◆ GIVEN TEXT:
>>>

A monthly therapeutic movie review column
by Birgit Wolz Ph.D
Director: Alexander Payne
Producer: Harry Gittes, Michael Besman
Screenwriter: Alexander Payne
Stars: Jack Nicholson, Hope Davis, Dermot Mulroney, Len Cariou, Howard Hesseman, Kathy Bates
MPAA Rating: R
Year of Release: 2002
Released on Video: 06/03/2003
About Schmidt is an intricate character study of a man who falls into the abyss of retirement and widowhood then gradually climbs out of it by getting in touch with his heart. His salvation comes inadvertently, through a one-way series of letters he writes to an orphan in Tanzania.
As the movie begins we learn that Warren Schmidt, for decades, felt displaced in his own home, evaded family conflicts and defined himself by his work. He appears to lack even the slightest spark of intellectual curiosity or passion. Days after a meaningless retirement dinner he returns to the office only to find that his young replacement has upgraded Warren’s entire system and discarded his files, using none of the legacy of business acumen Warren left behind.
At home his wife Helen tries to be cheerful and surprises him with breakfast in a new RV. The stale dialogue displays a yawning absence of meaning in their marriage. Neither understands any longer who they are to one another. One night Warren finds himself, after 42 years of marriage, asking, “Who is this old women next to me in bed?” But when he returns home one day to discover Helen has dropped dead on the kitchen floor, his life quickly unravels.

<<<

◆ EXERCISE:
Can you write out the passage of the About Schmidt review word for word, starting at "At home his" and stopping after "life quickly unravels."?

◆ DATA EXTRACT:
>>>

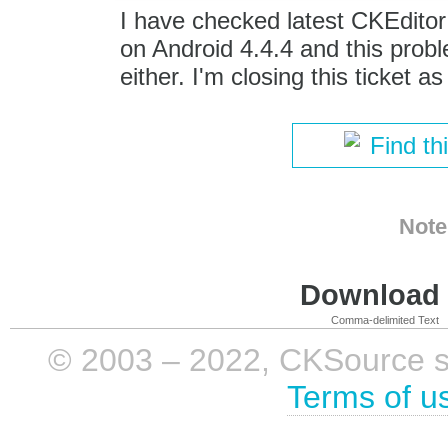
I have checked latest CKEditor 
on Android 4.4.4 and this prob
either. I'm closing this ticket as
Find th
Note
Download i
Comma-delimited Text
© 2003 – 2022, CKSource sp. 
Terms of u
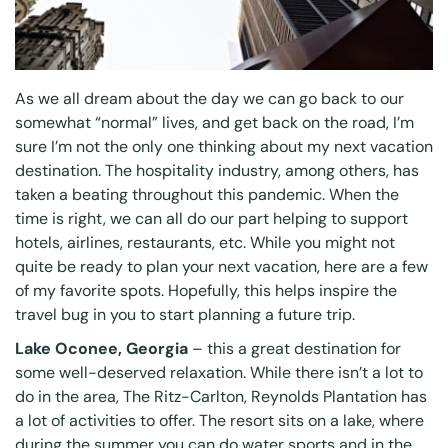
As we all dream about the day we can go back to our
somewhat “normal” lives, and get back on the road, I’m
sure I’m not the only one thinking about my next vacation
destination. The hospitality industry, among others, has
taken a beating throughout this pandemic. When the
time is right, we can all do our part helping to support
hotels, airlines, restaurants, etc. While you might not
quite be ready to plan your next vacation, here are a few
of my favorite spots. Hopefully, this helps inspire the
travel bug in you to start planning a future trip.
Lake Oconee, Georgia
– this a great destination for
some well-deserved relaxation. While there isn’t a lot to
do in the area, The Ritz-Carlton, Reynolds Plantation has
a lot of activities to offer. The resort sits on a lake, where
during the summer you can do water sports and in the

<<<

◆ RESPONSE TO THIS TASK:
At home his wife Helen tries to be cheerful and surprises him with breakfast in a new RV. The stale dialogue displays a yawning absence of meaning in their marriage. Neither understands any longer who they are to one another. One night Warren finds himself, after 42 years of marriage, asking, “Who is this old women next to me in bed?” But when he returns home one day to discover Helen has dropped dead on the kitchen floor, his life quickly unravels.